I giudici tengono a sottolineare che “ferme e pacifiche, pertanto, le plurali violenze fisiche subite da A., le molteplici sofferenze da questi patite appaiono ampiamente provate e testimoniate tanto dalle espressioni e smorfie facciali da questi assunte nel corso della subita violenza, quanto dagli atteggiamenti posturali, tipicamente associati ad uno stato doloroso, percepiti da plurimi testimoni che, l’indomani, si sono recati a fare visita ad A.”. E dette sofferenze, da ultimo, “hanno inoltre costituito oggetto di espresse dichiarazioni da parte del medesimo A., che in più occasioni ha rievocato lo stato di profondo dolore avvertito e percepito quel giovedì 11 ottobre 2018, unitamente allo stato di angoscia, paura e frustrazione vissuti anche nei giorni seguenti”. Secondo il collegio giudicante, alla luce del complessivo quadro tracciato in materia di delitto di tortura, si ritiene che gli imputati abbiano dato, ciascuno, il loro rilevante contributo causale nell’inflizione di ripetute e plurime violenze nei confronti del detenuto, “che hanno a costui cagionato acute sofferenze fisiche nonché un complessivo trattamento inumano e degradante, sol che si pensi tanto alla prolungata fase della violenza collettiva sullo stesso esercitata, quanto e soprattutto alla condizione di privazione, per A., di parte del suo vestiario, protrattasi per un arco di tempo superiore alle dodici ore”.

Per i giudici c’è stata tortura “oltre ragionevole dubbio” - Quindi, “oltre ragionevole dubbio”, secondo i giudici c’è stata la tortura da parte di cinque agenti del carcere di San Gimignano nei confronti del detenuto tunisino di 31 anni. L’11 ottobre 2018 è stata posta in essere, da parte di una squadra composta da 15 agenti, assistenti e ispettori del corpo di polizia penitenziaria, una spedizione punitiva nei confronti del carcerato. E sarebbe stato scelto perché mingherlino, dunque più fragile, oltre che per la condizione psichica “disagiata”. Non solo. Anche perché non aveva fuori dalla cella nessuno che l’avrebbe aiutato per il trattamento ricevuto. Una sorta di punizione che poteva valere d’esempio per gli altri detenuti nel reparto di isolamento.

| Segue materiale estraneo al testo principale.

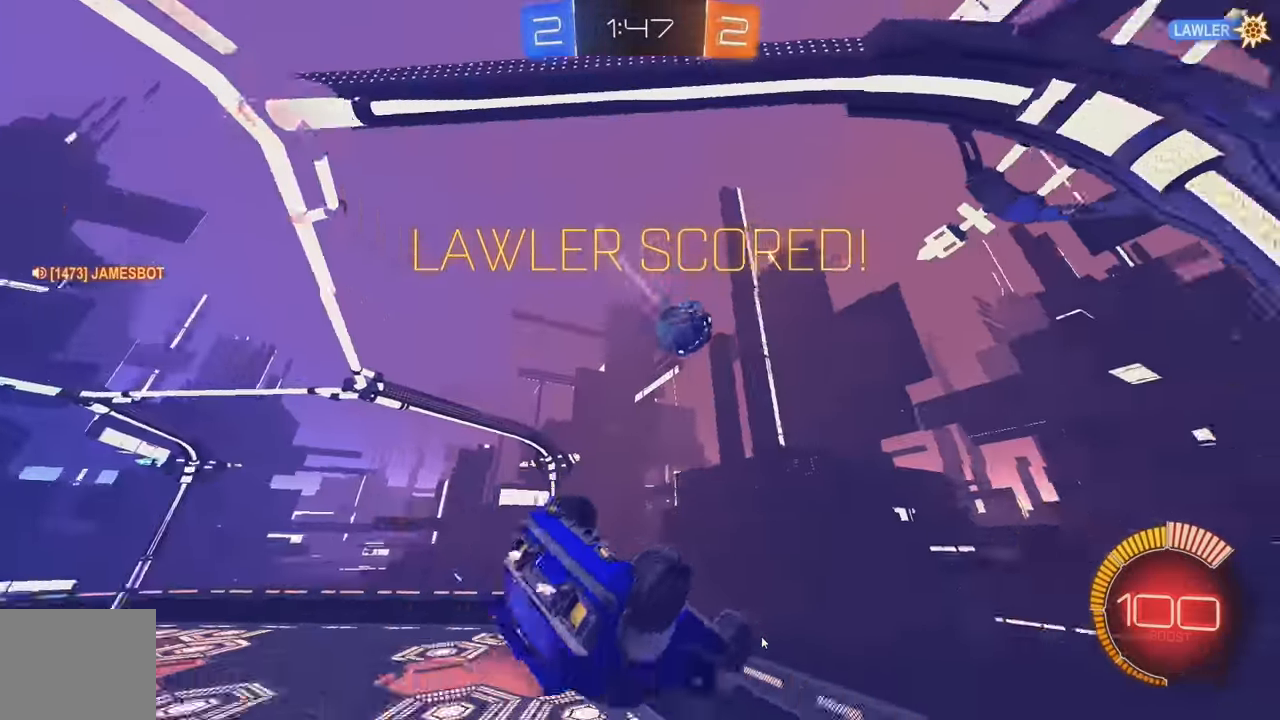
{"buttons": ["B", "L1"], "left_stick": "right", "events": [[16, "left_stick", "down-right"], [83, "B", "down"], [133, "L1", "down"], [233, "L1", "up"], [233, "left_stick", "up"], [433, "L1", "down"], [450, "left_stick", "right"]]}
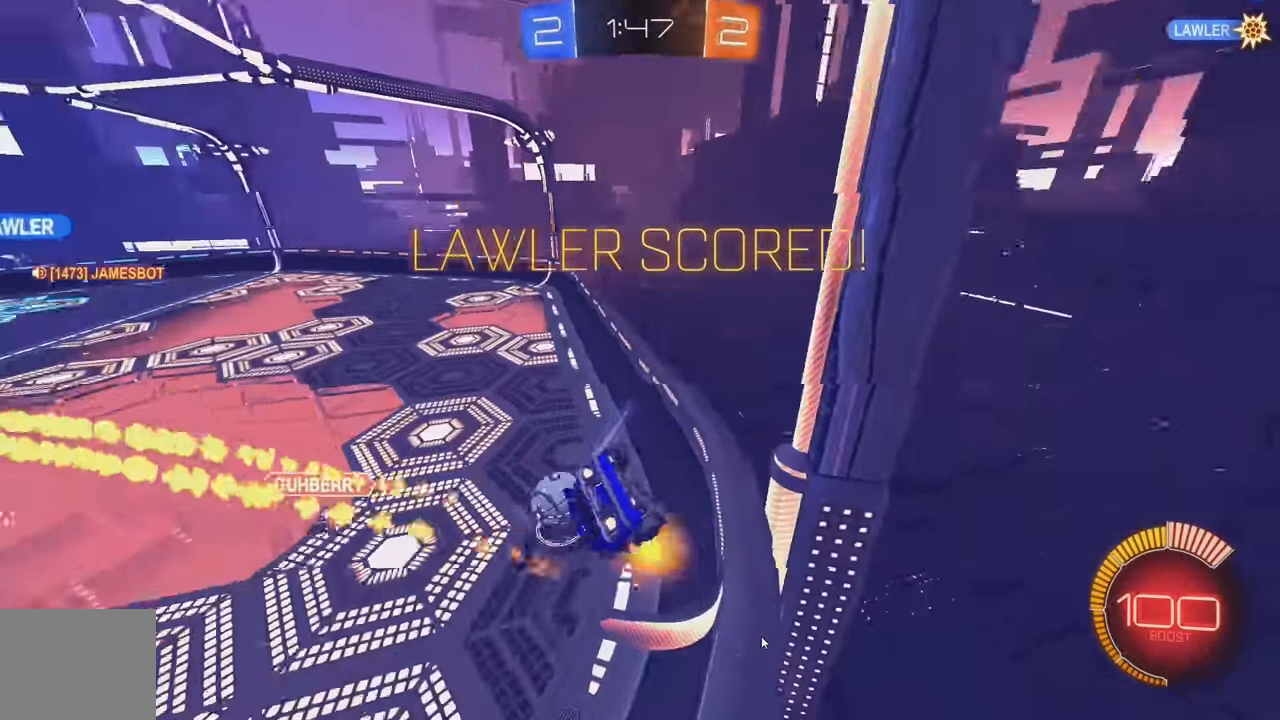
{"buttons": ["B", "R2"], "left_stick": "down-left", "events": [[16, "left_stick", "center"], [66, "L1", "up"], [233, "R2", "down"], [250, "left_stick", "left"], [466, "left_stick", "down-left"]]}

Ricordiamo che a febbraio del 2021, altri dieci agenti - i quali hanno scelto il rito abbreviato - sono stati condannati per i medesimi fatti. Anche in quella sentenza di condanna viene individuata la fattispecie autonoma di reato. Il giudice ci aveva tenuto a sottolinearlo. Non è un dettaglio di poco conto. La legge sul reato di tortura, a suo tempo, non fu accolta con entusiasmo da chi ha combattuto per l’introduzione perché potrebbe indurre a proporne la diversa lettura della norma in termini di fattispecie autonoma di reato. In estrema sintesi, la tortura da parte di pubblici ufficiali è inserita al secondo comma e c’era il rischio che venga considerata come una fattispecie aggravata, invece che come reato autonomo. Questo non è accaduto. Ma se dovesse passare la modifica proposta dal partito di maggioranza, passerà esattamente quello che si temeva. Un completo snaturamento della legge. A tal proposito è intervenuta anche Amnesty International, esortando il governo a ripensarci.